_ABOUT THIS TASK_: Copy out the listing below line for line, leaving out the pictures.

---

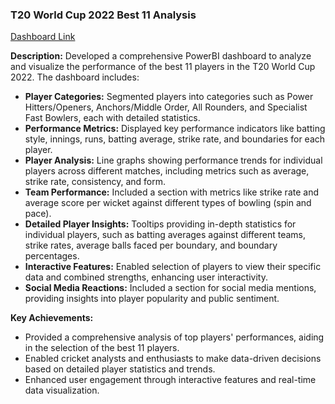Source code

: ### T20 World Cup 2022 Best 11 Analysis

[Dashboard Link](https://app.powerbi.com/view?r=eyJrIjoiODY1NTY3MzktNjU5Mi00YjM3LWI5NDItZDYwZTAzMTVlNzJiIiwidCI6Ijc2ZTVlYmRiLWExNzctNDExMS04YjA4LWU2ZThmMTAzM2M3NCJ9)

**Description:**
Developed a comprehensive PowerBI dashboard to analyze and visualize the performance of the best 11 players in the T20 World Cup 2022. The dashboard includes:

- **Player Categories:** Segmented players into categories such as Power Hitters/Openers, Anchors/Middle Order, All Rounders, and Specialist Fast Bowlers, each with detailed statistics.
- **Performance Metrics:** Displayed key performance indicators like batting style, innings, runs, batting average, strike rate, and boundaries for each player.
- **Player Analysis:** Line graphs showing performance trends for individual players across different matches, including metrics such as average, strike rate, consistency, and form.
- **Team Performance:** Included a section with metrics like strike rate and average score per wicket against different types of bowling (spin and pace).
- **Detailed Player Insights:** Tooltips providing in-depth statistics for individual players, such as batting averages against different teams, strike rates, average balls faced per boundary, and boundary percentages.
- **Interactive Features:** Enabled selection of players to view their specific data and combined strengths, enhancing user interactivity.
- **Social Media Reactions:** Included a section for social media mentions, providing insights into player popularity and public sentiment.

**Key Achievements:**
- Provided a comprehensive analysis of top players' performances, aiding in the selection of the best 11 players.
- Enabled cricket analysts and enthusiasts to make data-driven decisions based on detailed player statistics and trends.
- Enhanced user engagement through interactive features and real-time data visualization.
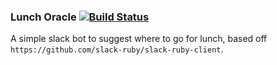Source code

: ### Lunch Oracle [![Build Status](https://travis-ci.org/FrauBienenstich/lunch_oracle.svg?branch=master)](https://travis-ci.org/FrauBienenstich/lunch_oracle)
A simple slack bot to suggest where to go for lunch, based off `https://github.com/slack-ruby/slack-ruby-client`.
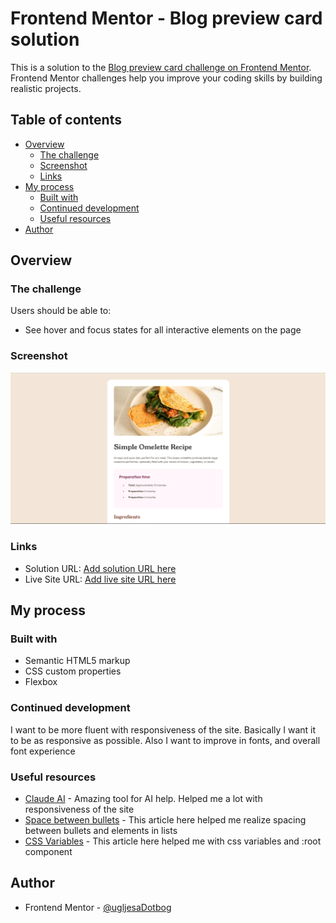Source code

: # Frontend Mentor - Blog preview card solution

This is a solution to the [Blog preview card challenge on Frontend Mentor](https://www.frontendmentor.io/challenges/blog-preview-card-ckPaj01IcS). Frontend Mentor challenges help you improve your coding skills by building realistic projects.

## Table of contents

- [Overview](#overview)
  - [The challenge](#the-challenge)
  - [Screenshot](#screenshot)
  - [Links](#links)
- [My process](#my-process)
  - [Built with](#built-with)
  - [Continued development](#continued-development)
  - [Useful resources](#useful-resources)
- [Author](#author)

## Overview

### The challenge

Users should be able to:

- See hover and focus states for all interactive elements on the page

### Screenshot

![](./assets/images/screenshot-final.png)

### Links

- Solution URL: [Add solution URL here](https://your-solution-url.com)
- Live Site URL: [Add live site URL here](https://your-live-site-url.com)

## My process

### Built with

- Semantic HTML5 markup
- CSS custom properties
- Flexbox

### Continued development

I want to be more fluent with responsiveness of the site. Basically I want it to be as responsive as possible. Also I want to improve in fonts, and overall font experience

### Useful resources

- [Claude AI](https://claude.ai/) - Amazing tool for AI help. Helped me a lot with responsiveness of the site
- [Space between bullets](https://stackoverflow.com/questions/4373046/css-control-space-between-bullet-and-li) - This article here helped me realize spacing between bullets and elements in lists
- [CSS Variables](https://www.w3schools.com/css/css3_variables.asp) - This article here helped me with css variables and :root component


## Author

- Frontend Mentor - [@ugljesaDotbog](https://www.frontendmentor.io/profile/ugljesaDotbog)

---

_ANSWER_:
Source code

: ### T20 World Cup 2022 Best 11 Analysis

[Dashboard Link](https://app.powerbi.com/view?r=eyJrIjoiODY1NTY3MzktNjU5Mi00YjM3LWI5NDItZDYwZTAzMTVlNzJiIiwidCI6Ijc2ZTVlYmRiLWExNzctNDExMS04YjA4LWU2ZThmMTAzM2M3NCJ9)

**Description:**
Developed a comprehensive PowerBI dashboard to analyze and visualize the performance of the best 11 players in the T20 World Cup 2022. The dashboard includes:

- **Player Categories:** Segmented players into categories such as Power Hitters/Openers, Anchors/Middle Order, All Rounders, and Specialist Fast Bowlers, each with detailed statistics.
- **Performance Metrics:** Displayed key performance indicators like batting style, innings, runs, batting average, strike rate, and boundaries for each player.
- **Player Analysis:** Line graphs showing performance trends for individual players across different matches, including metrics such as average, strike rate, consistency, and form.
- **Team Performance:** Included a section with metrics like strike rate and average score per wicket against different types of bowling (spin and pace).
- **Detailed Player Insights:** Tooltips providing in-depth statistics for individual players, such as batting averages against different teams, strike rates, average balls faced per boundary, and boundary percentages.
- **Interactive Features:** Enabled selection of players to view their specific data and combined strengths, enhancing user interactivity.
- **Social Media Reactions:** Included a section for social media mentions, providing insights into player popularity and public sentiment.

**Key Achievements:**
- Provided a comprehensive analysis of top players' performances, aiding in the selection of the best 11 players.
- Enabled cricket analysts and enthusiasts to make data-driven decisions based on detailed player statistics and trends.
- Enhanced user engagement through interactive features and real-time data visualization.
Source code

: ### Lunch Oracle [![Build Status](https://travis-ci.org/FrauBienenstich/lunch_oracle.svg?branch=master)](https://travis-ci.org/FrauBienenstich/lunch_oracle)
A simple slack bot to suggest where to go for lunch, based off `https://github.com/slack-ruby/slack-ruby-client`.
Source code

: # Frontend Mentor - Blog preview card solution

This is a solution to the [Blog preview card challenge on Frontend Mentor](https://www.frontendmentor.io/challenges/blog-preview-card-ckPaj01IcS). Frontend Mentor challenges help you improve your coding skills by building realistic projects.

## Table of contents

- [Overview](#overview)
  - [The challenge](#the-challenge)
  - [Screenshot](#screenshot)
  - [Links](#links)
- [My process](#my-process)
  - [Built with](#built-with)
  - [Continued development](#continued-development)
  - [Useful resources](#useful-resources)
- [Author](#author)

## Overview

### The challenge

Users should be able to:

- See hover and focus states for all interactive elements on the page

### Screenshot

![](./assets/images/screenshot-final.png)

### Links

- Solution URL: [Add solution URL here](https://your-solution-url.com)
- Live Site URL: [Add live site URL here](https://your-live-site-url.com)

## My process

### Built with

- Semantic HTML5 markup
- CSS custom properties
- Flexbox

### Continued development

I want to be more fluent with responsiveness of the site. Basically I want it to be as responsive as possible. Also I want to improve in fonts, and overall font experience

### Useful resources

- [Claude AI](https://claude.ai/) - Amazing tool for AI help. Helped me a lot with responsiveness of the site
- [Space between bullets](https://stackoverflow.com/questions/4373046/css-control-space-between-bullet-and-li) - This article here helped me realize spacing between bullets and elements in lists
- [CSS Variables](https://www.w3schools.com/css/css3_variables.asp) - This article here helped me with css variables and :root component


## Author

- Frontend Mentor - [@ugljesaDotbog](https://www.frontendmentor.io/profile/ugljesaDotbog)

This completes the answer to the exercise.